Two buses, three hours, 13 miles, and a $24 Uber ride home with melting groceries. That is the food-access math facing Americans in transit deserts, and The Guardian reports it is getting worse as pandemic-era funding disappears.
TLDR
- Covid transit funding cuts are expanding food deserts across multiple states.
- Memphis’s Chelsea-Hollywood lost its only full-service grocer in 2025.
- SNAP shoppers face impossible logistics: perishables spoil on long bus waits.
- Operators relying on foot traffic near transit hubs face shrinking customer bases.
- Uber costs up to $24 per grocery trip, pricing out low-income shoppers.
Transit Deserts Food Access: A Supply Chain Problem, Too
The Memphis Area Transit Authority, known as MATA, already runs chronically late. Now, riders like Zen’Yari Winters face a compounding crisis. The sole full-service grocer in her Chelsea-Hollywood neighborhood shuttered in 2025.
Her nearest Walmart requires two buses and a three-hour round trip. Perishables are a gamble on that timeline. A $24 Uber is the only reliable alternative, and that math does not work on a pet-shop wage.

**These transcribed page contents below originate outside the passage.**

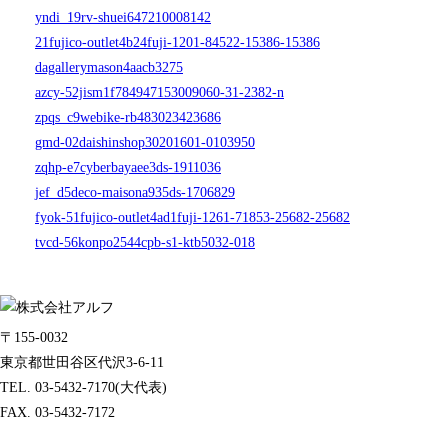
yndi_19rv-shuei647210008142
21fujico-outlet4b24fuji-1201-84522-15386-15386
dagallerymason4aacb3275
azcy-52jism1f784947153009060-31-2382-n
zpqs_c9webike-rb483023423686
gmd-02daishinshop30201601-0103950
zqhp-e7cyberbayaee3ds-1911036
jef_d5deco-maisona935ds-1706829
fyok-51fujico-outlet4ad1fuji-1261-71853-25682-25682
tvcd-56konpo2544cpb-s1-ktb5032-018
〒155-0032
東京都世田谷区代沢3-6-11
TEL. 03-5432-7170(大代表)
FAX. 03-5432-7172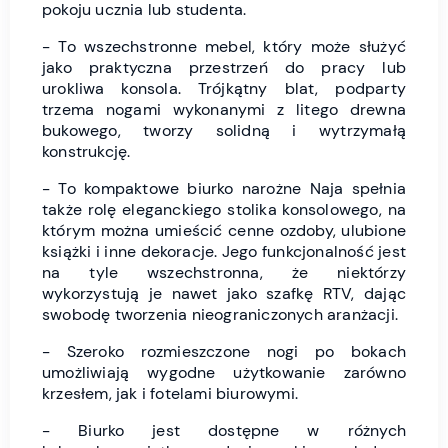
pokoju ucznia lub studenta.
- To wszechstronne mebel, który może służyć
jako praktyczna przestrzeń do pracy lub
urokliwa konsola. Trójkątny blat, podparty
trzema nogami wykonanymi z litego drewna
bukowego, tworzy solidną i wytrzymałą
konstrukcję.
- To kompaktowe biurko narożne Naja spełnia
także rolę eleganckiego stolika konsolowego, na
którym można umieścić cenne ozdoby, ulubione
książki i inne dekoracje. Jego funkcjonalność jest
na tyle wszechstronna, że niektórzy
wykorzystują je nawet jako szafkę RTV, dając
swobodę tworzenia nieograniczonych aranżacji.
- Szeroko rozmieszczone nogi po bokach
umożliwiają wygodne użytkowanie zarówno
krzesłem, jak i fotelami biurowymi.
- Biurko jest dostępne w różnych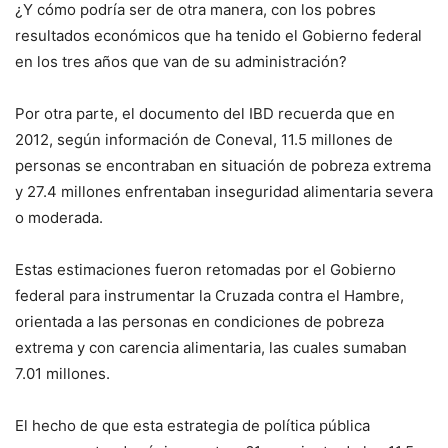
¿Y cómo podría ser de otra manera, con los pobres
resultados económicos que ha tenido el Gobierno federal
en los tres años que van de su administración?
Por otra parte, el documento del IBD recuerda que en
2012, según información de Coneval, 11.5 millones de
personas se encontraban en situación de pobreza extrema
y 27.4 millones enfrentaban inseguridad alimentaria severa
o moderada.
Estas estimaciones fueron retomadas por el Gobierno
federal para instrumentar la Cruzada contra el Hambre,
orientada a las personas en condiciones de pobreza
extrema y con carencia alimentaria, las cuales sumaban
7.01 millones.
El hecho de que esta estrategia de política pública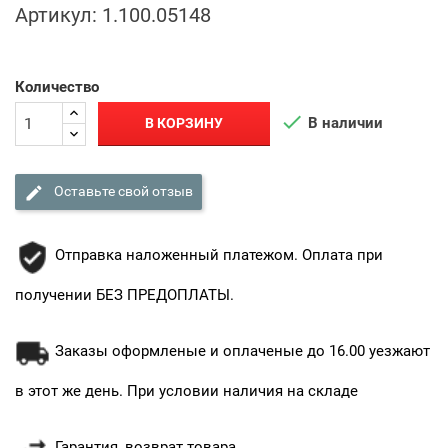
Артикул:
1.100.05148
Количество

В наличии
В КОРЗИНУ

Оставьте свой отзыв
Отправка наложенный платежом. Оплата при
получении БЕЗ ПРЕДОПЛАТЫ.
Заказы оформленые и оплаченые до 16.00 уезжают
в этот же день. При условии наличия на складе
Гарантия, возврат товара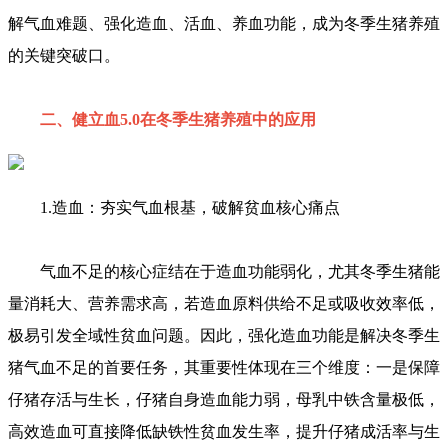
解气血难题、强化造血、活血、养血功能，成为冬季生猪养殖
的关键突破口。
二、健立血5.0在冬季生猪养殖中的应用
1.造血：夯实气血根基，破解贫血核心痛点
气血不足的核心症结在于造血功能弱化，尤其冬季生猪能
量消耗大、营养需求高，若造血原料供给不足或吸收效率低，
极易引发全域性贫血问题。因此，强化造血功能是解决冬季生
猪气血不足的首要任务，其重要性体现在三个维度：一是保障
仔猪存活与生长，仔猪自身造血能力弱，母乳中铁含量极低，
高效造血可直接降低缺铁性贫血发生率，提升仔猪成活率与生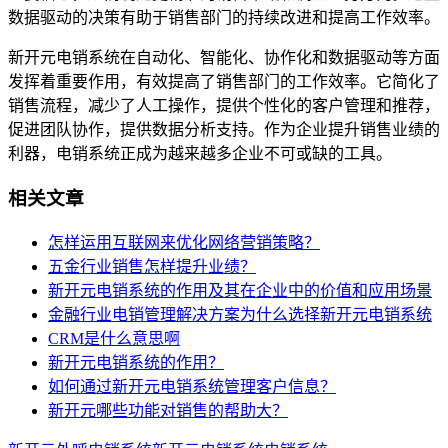
数据驱动的决策有助于销售部门的持续改进和提高工作效率。
新开元电销系统在自动化、智能化、协作化和数据驱动等方面
发挥着重要作用，有效提高了销售部门的工作效率。它简化了
销售流程，减少了人工操作，提供个性化的客户管理和推荐，
促进团队协作，提供数据分析支持。作为企业提升销售业绩的
利器，电销系统正成为越来越多企业不可或缺的工具。
相关文章
怎样运用互联网来优化网络营销策略？
五金行业销售怎样提升业绩？
新开元电销系统的作用及其在企业中的价值和应用场景
金融行业电销管理解决方案为什么选择新开元电销系统
CRM是什么意思啊
新开元电销系统的作用？
如何通过新开元电销系统管理客户信息？
新开元哪些功能对销售的帮助大？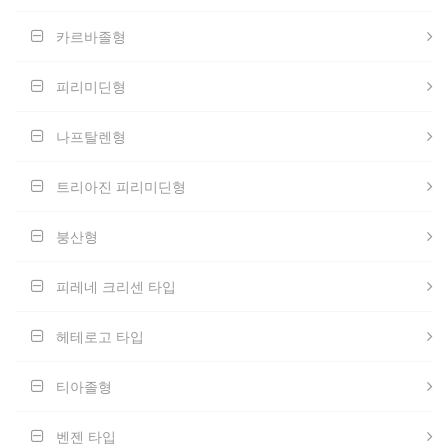
카르바졸형
피리미딘형
나프탈렌형
트리아진 피리미딘형
붕산형
피레네 크리센 타입
헤테로고 타입
티아졸형
벤젠 타입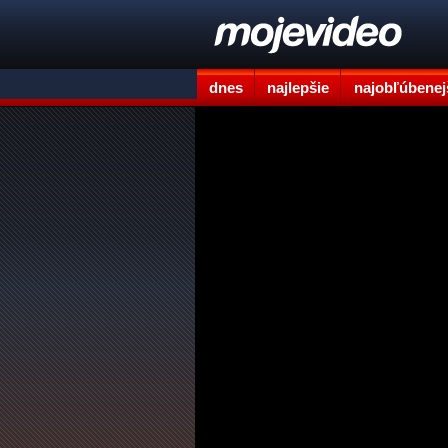
dnes
najlepšie
najobľúbenej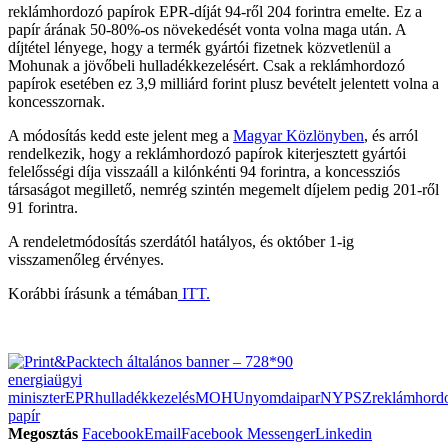
reklámhordozó papírok EPR-díját 94-ről 204 forintra emelte. Ez a
papír árának 50-80%-os növekedését vonta volna maga után. A
díjtétel lényege, hogy a termék gyártói fizetnek közvetlenül a
Mohunak a jövőbeli hulladékkezelésért. Csak a reklámhordozó
papírok esetében ez 3,9 milliárd forint plusz bevételt jelentett volna a
koncesszornak.
A módosítás kedd este jelent meg a
Magyar Közlönyben
, és arról
rendelkezik, hogy a reklámhordozó papírok kiterjesztett gyártói
felelősségi díja visszaáll a kilónkénti 94 forintra, a koncessziós
társaságot megillető, nemrég szintén megemelt díjelem pedig 201-ről
91 forintra.
A rendeletmódosítás szerdától hatályos, és október 1-ig
visszamenőleg érvényes.
Korábbi írásunk a témában
ITT.
energiaügyi
miniszter
EPR
hulladékkezelés
MOHU
nyomdaipar
NYPSZ
reklámhord
papír
Megosztás
Facebook
Email
Facebook Messenger
Linkedin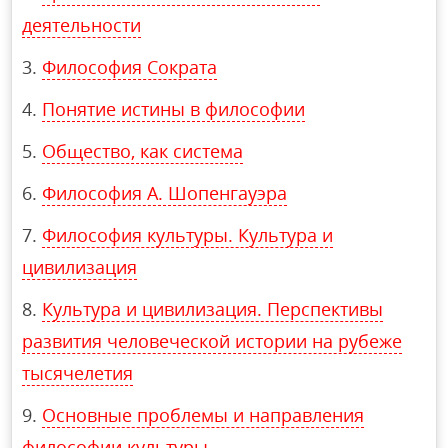
деятельности
Философия Сократа
Понятие истины в философии
Общество, как система
Философия А. Шопенгауэра
Философия культуры. Культура и
цивилизация
Культура и цивилизация. Перспективы
развития человеческой истории на рубеже
тысячелетия
Основные проблемы и направления
философии культуры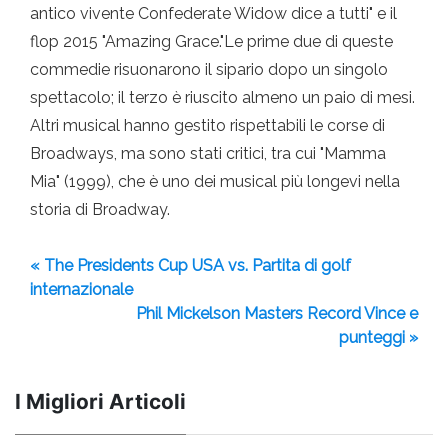
antico vivente Confederate Widow dice a tutti" e il
flop 2015 "Amazing Grace."Le prime due di queste
commedie risuonarono il sipario dopo un singolo
spettacolo; il terzo è riuscito almeno un paio di mesi.
Altri musical hanno gestito rispettabili le corse di
Broadways, ma sono stati critici, tra cui "Mamma
Mia" (1999), che è uno dei musical più longevi nella
storia di Broadway.
« The Presidents Cup USA vs. Partita di golf
internazionale
Phil Mickelson Masters Record Vince e
punteggi »
I Migliori Articoli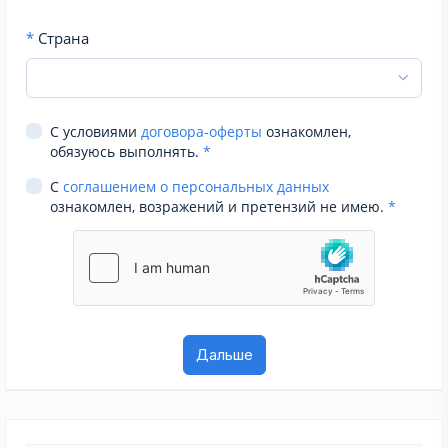
*
Страна
С условиями
договора-оферты
ознакомлен,
обязуюсь выполнять.
*
С
соглашением о персональных данных
ознакомлен, возражений и претензий не имею.
*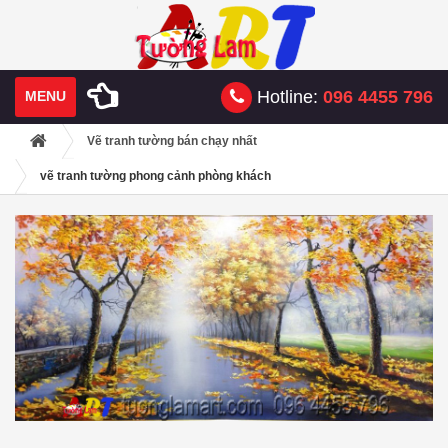
Hotline:
096 4455 796
MENU
Vẽ tranh tường bán chạy nhất
vẽ tranh tường phong cảnh phòng khách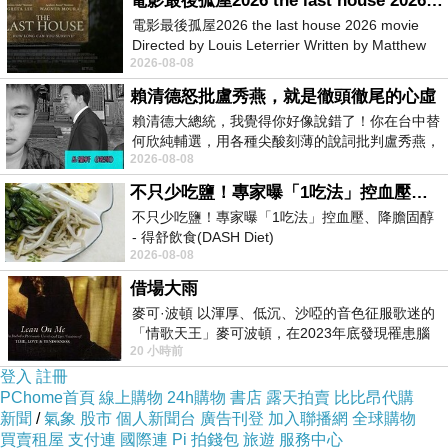
電影最後孤屋2026 the last house 2026 movie
電影最後孤屋2026 the last house 2026 movie
Directed by Louis Leterrier Written by Matthew
2026-08-08
Robinson Starring Greta Lee Wa
賴清德怒批盧秀燕，就是徹頭徹尾的心虛
賴清德大總統，我覺得你好像說錯了！你在台中替
何欣純輔選，用各種尖酸刻薄的說詞批判盧秀燕，
2026-08-08
罵她施政滿意度輸給陳其邁，甚至還說盧
不只少吃鹽！專家曝「1吃法」控血壓、降膽固醇 - 得舒飲食(DASH Diet)
不只少吃鹽！專家曝「1吃法」控血壓、降膽固醇
- 得舒飲食(DASH Diet)
2026-08-08
https://www.facebook.com/dietitiansophia/
買證書|買畢業證書|買假畢
posts/157966
借場大雨
書製作|買學歷|買學位|文憑
麥可·波頓 以渾厚、低沉、沙啞的音色征服歌迷的
「情歌天王」麥可波頓，在2023年底發現罹患腦
買TOEIC|買
20 小時前
瘤「祈禱早日康復，一切都好」。
登入
註冊
PChome首頁
線上購物
24h購物
書店
露天拍賣
比比昂代購
新聞
/
氣象
股市
個人新聞台
廣告刊登
加入聯播網
全球購物
買賣租屋
支付連
國際連
Pi 拍錢包
旅遊
服務中心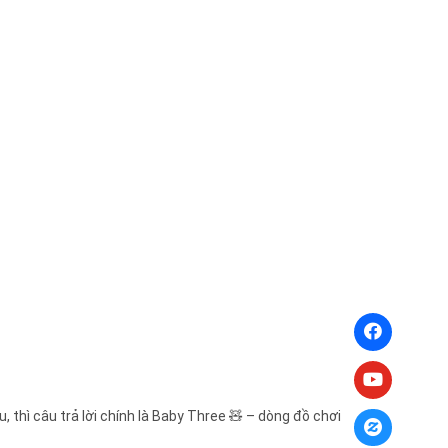
 thì câu trả lời chính là Baby Three 🧸 – dòng đồ chơi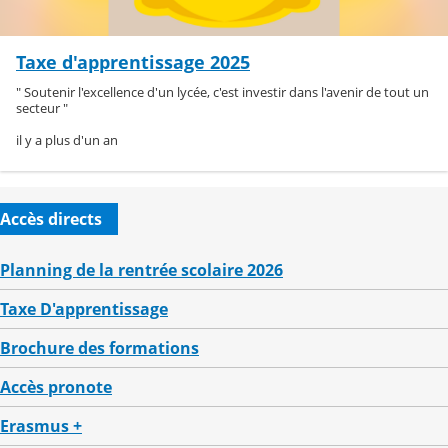
Taxe d'apprentissage 2025
" Soutenir l'excellence d'un lycée, c'est investir dans l'avenir de tout un
secteur "
il y a plus d'un an
Accès directs
Planning de la rentrée scolaire 2026
Taxe D'apprentissage
Brochure des formations
Accès pronote
Erasmus +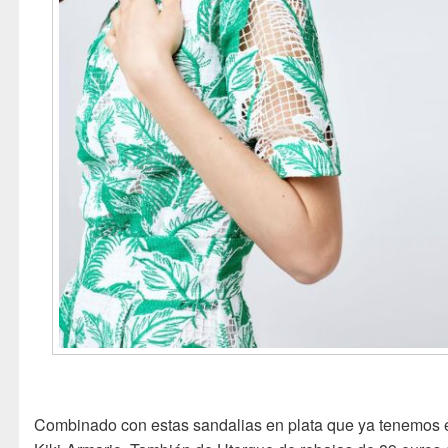
Combinado con estas sandalias en plata que ya tenemos 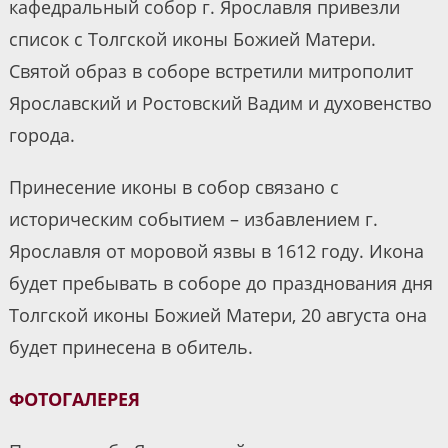
кафедральный собор г. Ярославля привезли
список с Толгской иконы Божией Матери.
Святой образ в соборе встретили митрополит
Ярославский и Ростовский Вадим и духовенство
города.
Принесение иконы в собор связано с
историческим событием – избавлением г.
Ярославля от моровой язвы в 1612 году. Икона
будет пребывать в соборе до празднования дня
Толгской иконы Божией Матери, 20 августа она
будет принесена в обитель.
ФОТОГАЛЕРЕЯ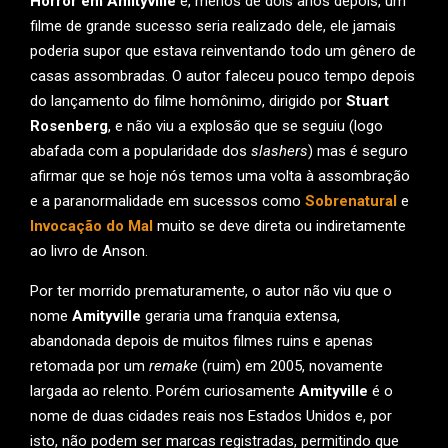
Horror em Amityville
e, menos de dois anos depois, um
filme de grande sucesso seria realizado dele, ele jamais
poderia supor que estava reinventando todo um gênero de
casas assombradas. O autor faleceu pouco tempo depois
do lançamento do filme homônimo, dirigido por
Stuart
Rosenberg
, e não viu a explosão que se seguiu (logo
abafada com a popularidade dos
slashers
) mas é seguro
afirmar que se hoje nós temos uma volta à assombração
e a paranormalidade em sucessos como
Sobrenatural
e
Invocação do Mal
muito se deve direta ou indiretamente
ao livro de Anson.
Por ter morrido prematuramente, o autor não viu que o
nome
Amityville
geraria uma franquia extensa,
abandonada depois de muitos filmes ruins e apenas
retomada por um
remake
(ruim) em 2005, novamente
largada ao relento. Porém curiosamente
Amityville
é o
nome de duas cidades reais nos Estados Unidos e, por
isto, não podem ser marcas registradas, permitindo que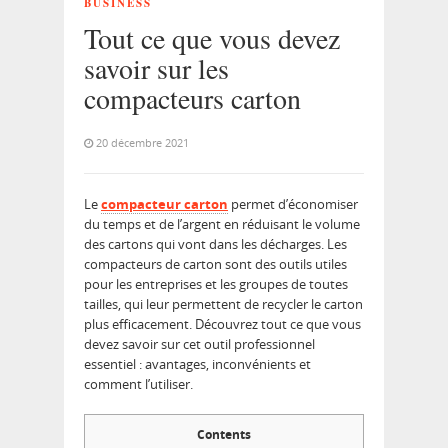
BUSINESS
Tout ce que vous devez
savoir sur les
compacteurs carton
20 décembre 2021
Le
compacteur carton
permet d’économiser
du temps et de l’argent en réduisant le volume
des cartons qui vont dans les décharges. Les
compacteurs de carton sont des outils utiles
pour les entreprises et les groupes de toutes
tailles, qui leur permettent de recycler le carton
plus efficacement. Découvrez tout ce que vous
devez savoir sur cet outil professionnel
essentiel : avantages, inconvénients et
comment l’utiliser.
Contents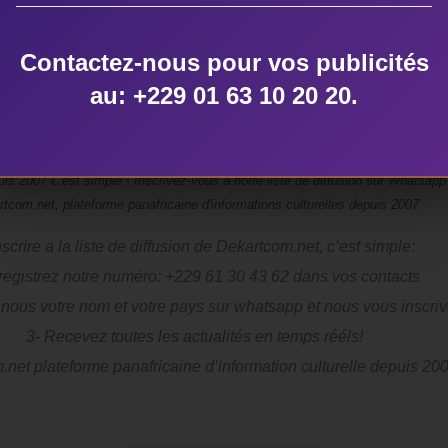
 d’une double expertise anonyme. Ils peuvent être envoyés au s
at Word), à l’adresse électronique suivante:
Contactez-nous pour vos publicités
il.com
/
ngueaem@yahoo.fr
au: +229 01 63 10 20 20.
nscrire a la liste de diffusion de Dekartcom.net, c’est simple:
registrez notre numéro: +229 61 30 43 62 dans vos contacts
nous votre nom et votre pays sur whatsapp et nous vous inscri
3- Recevez toutes les actualités en temps rééls!
net plateforme panafricaine d’information culturelle depuis 20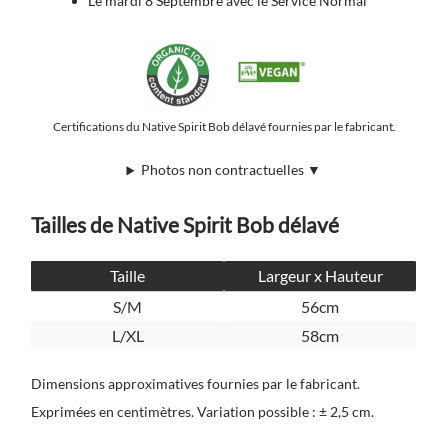
Le mardi 8 Septembre avec le Service Normal
Certifications du Native Spirit Bob délavé fournies par le fabricant.
Photos non contractuelles ▼
Tailles de Native Spirit Bob délavé
Taille
Largeur x Hauteur
S/M
56cm
L/XL
58cm
Dimensions approximatives fournies par le fabricant.
Exprimées en centimètres. Variation possible : ± 2,5 cm.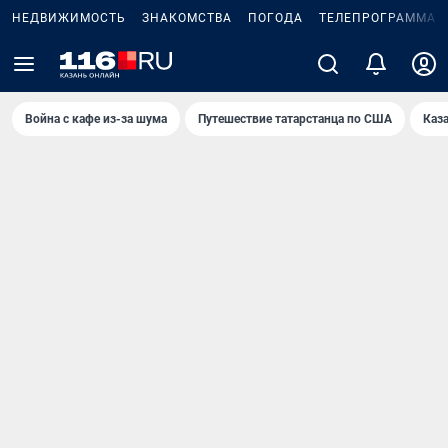
НЕДВИЖИМОСТЬ
ЗНАКОМСТВА
ПОГОДА
ТЕЛЕПРОГРАММА
Война с кафе из-за шума
Путешествие татарстанца по США
Каз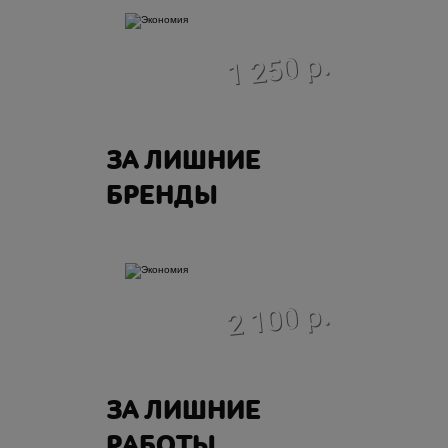
экономия
1 250 р.
ЗА ЛИШНИЕ
БРЕНДЫ
экономия
2 100 р.
ЗА ЛИШНИЕ
РАБОТЫ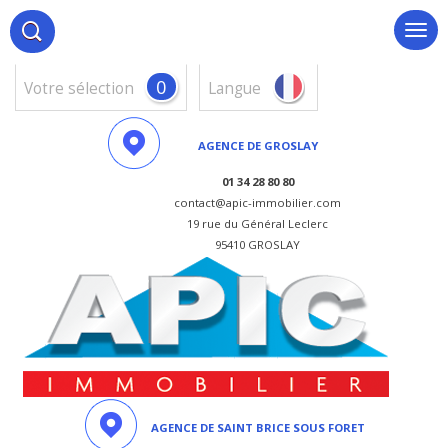
0
votre sélection
Langue
AGENCE DE GROSLAY
01 34 28 80 80
contact@apic-immobilier.com
19 rue du Général Leclerc
95410 GROSLAY
AGENCE DE SAINT BRICE SOUS FORET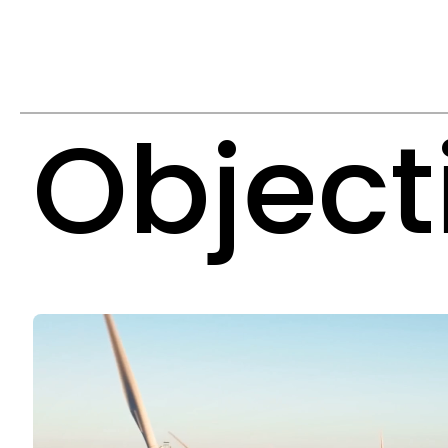
Object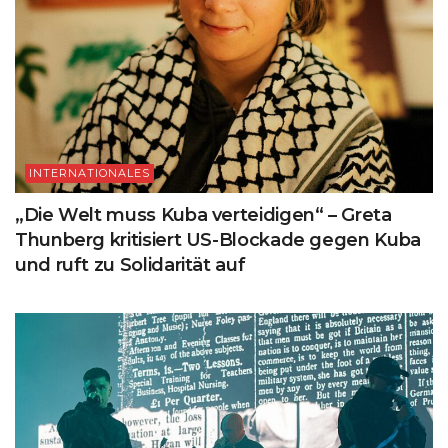
INTERNATIONALES
„Die Welt muss Kuba verteidigen“ – Greta
Thunberg kritisiert US-Blockade gegen Kuba
und ruft zu Solidarität auf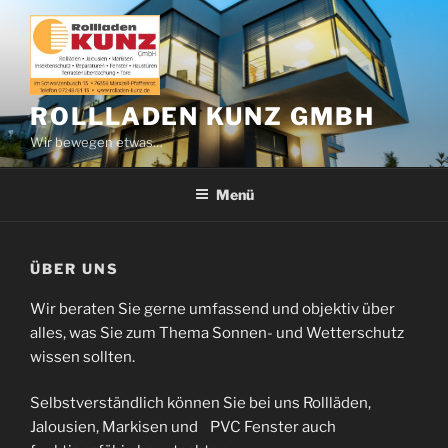
Zum
Inhalt
springen
ROLLLADEN KUNZ GMBH
Wir bewegen etwas…
Menü
ÜBER UNS
Wir beraten Sie gerne umfassend und objektiv über
alles, was Sie zum Thema Sonnen- und Wetterschutz
wissen sollten.
Selbstverständlich können Sie bei uns Rollläden,
Jalousien, Markisen und PVC Fenster auch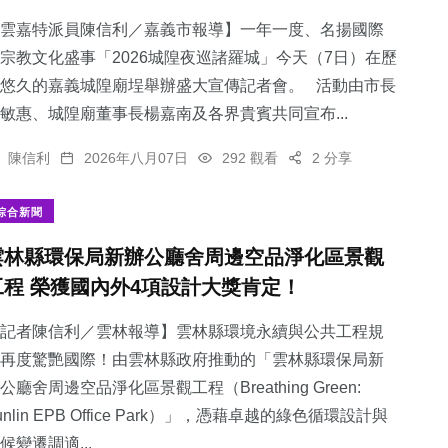
雲嘉特派員陳信利／嘉義市報導】一年一度、名揚國際
宗教文化盛事「2026城隍夜巡諸羅城」今天（7日）在歷
悠久的嘉義城隍廟埕舉辦盛大宣傳記者會。 活動由市長
敏惠、城隍廟董事長楊嘉南及各界貴賓共同宣布...
陳信利
2026年八月07日
292 觀看
2 分享
綜合新聞
雲林縣環保局新辦公廳舍周邊空品淨化區景觀
工程 榮獲國內外4項設計大獎肯定！
記者陳信利／雲林報導】雲林縣環境永續與公共工程規
再度驚艷國際！由雲林縣政府推動的「雲林縣環保局新
公廳舍周邊空品淨化區景觀工程（Breathing Green:
unlin EPB Office Park）」，憑藉卓越的綠色循環設計與
候變遷調適...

This is not a Memphis-only story. The Guardian reports the pattern stretches from Tennessee to Rhode Island. Covid-era federal transit subsidies are expiring. Bus routes are being cut precisely where car ownership is lowest.
What Grocery Operators and Suppliers Should Watch
For food-industry operators, transit deserts food access failures signal a demand-side collapse in specific zip codes. Retailers who anchor in car-dependent formats near transit-poor communities are already seeing the effects. Foot traffic does not materialize when the bus does not show up.
Additionally, SNAP redemption rates are sensitive to physical access. If shoppers cannot reach a participating retailer, federal nutrition dollars go unspent. That is a revenue gap for grocers and a policy failure for regulators.
Last-mile grocery delivery has been positioned as the fix. However, delivery fees and minimum orders frequently exclude the lowest-income households. Food desert coverage at thefutureoffood.org has tracked this gap for years.
The structural answer, better-funded public transit, sits outside most food operators’ control. Still, format decisions, store siting, and SNAP-accessible delivery programs are levers the industry holds. The Guardian’s full reporting documents how quickly a single route cut can sever a community from its food supply. Watch this.